Lens and sensor parameters:
- - -

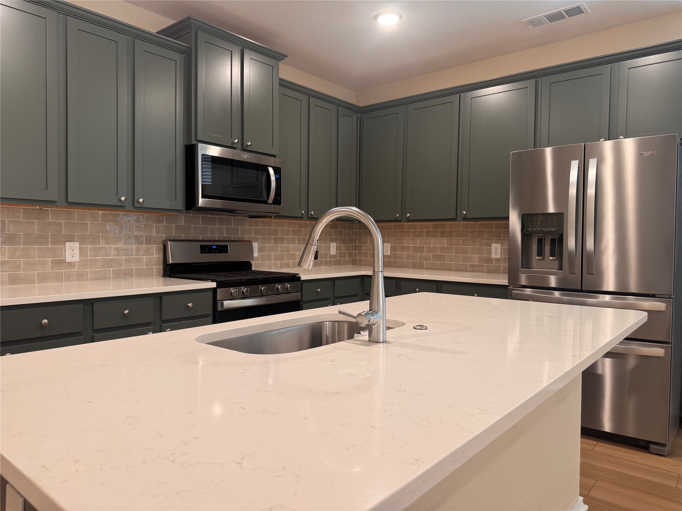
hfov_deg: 71.6
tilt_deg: -3.1
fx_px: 473
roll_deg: -0.9
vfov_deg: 56.8
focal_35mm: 24
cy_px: 256
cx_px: 341
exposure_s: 1/60
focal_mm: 6.76
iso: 125
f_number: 1.78
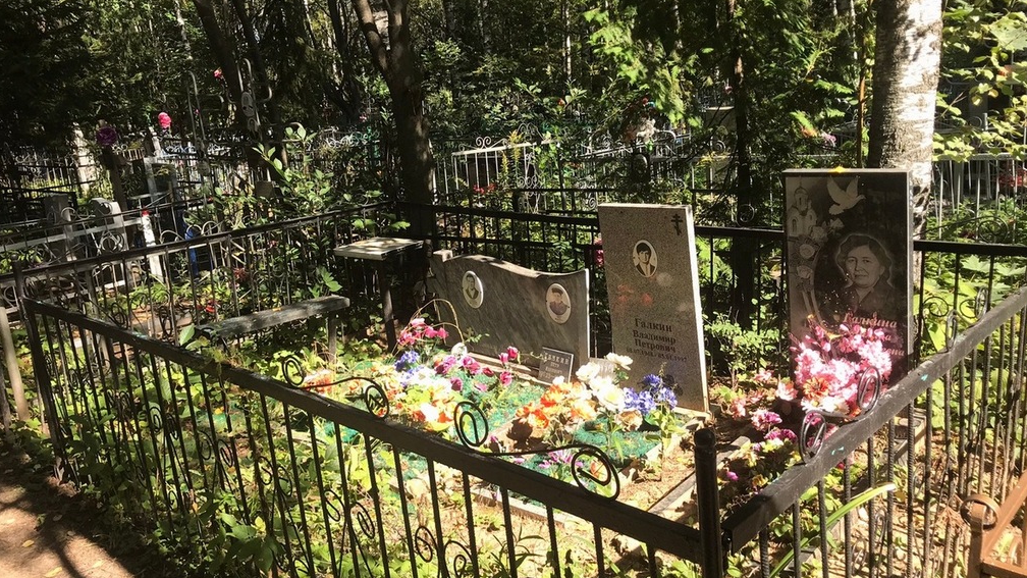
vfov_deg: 37.8
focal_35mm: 31
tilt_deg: -13.7
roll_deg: +5.7
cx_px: 519
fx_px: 844
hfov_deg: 62.6
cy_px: 285
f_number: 1.8
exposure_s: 1/563
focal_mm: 3.99
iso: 20
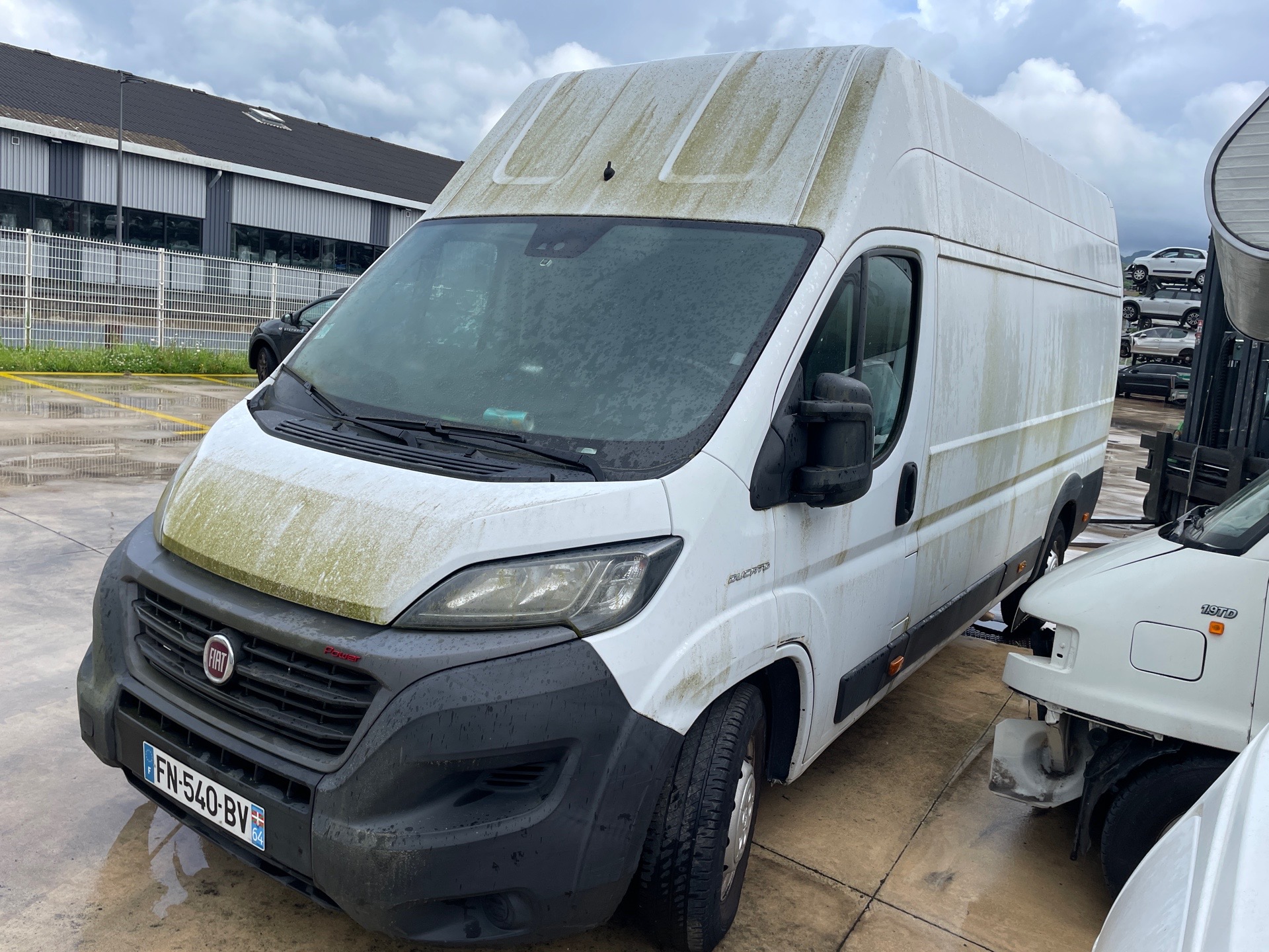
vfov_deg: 53.1
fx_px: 953
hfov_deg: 67.3
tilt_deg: -10.6
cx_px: 634
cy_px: 476
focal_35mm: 26
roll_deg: -5.4
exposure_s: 1/1855
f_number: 1.6
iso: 32
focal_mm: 4.2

- - -

* Requirement
The copy should hold every entry above word for word and none of the pictures.

* Solution for this task
hfov_deg: 71.6
tilt_deg: -3.1
fx_px: 473
roll_deg: -0.9
vfov_deg: 56.8
focal_35mm: 24
cy_px: 256
cx_px: 341
exposure_s: 1/60
focal_mm: 6.76
iso: 125
f_number: 1.78
vfov_deg: 37.8
focal_35mm: 31
tilt_deg: -13.7
roll_deg: +5.7
cx_px: 519
fx_px: 844
hfov_deg: 62.6
cy_px: 285
f_number: 1.8
exposure_s: 1/563
focal_mm: 3.99
iso: 20
vfov_deg: 53.1
fx_px: 953
hfov_deg: 67.3
tilt_deg: -10.6
cx_px: 634
cy_px: 476
focal_35mm: 26
roll_deg: -5.4
exposure_s: 1/1855
f_number: 1.6
iso: 32
focal_mm: 4.2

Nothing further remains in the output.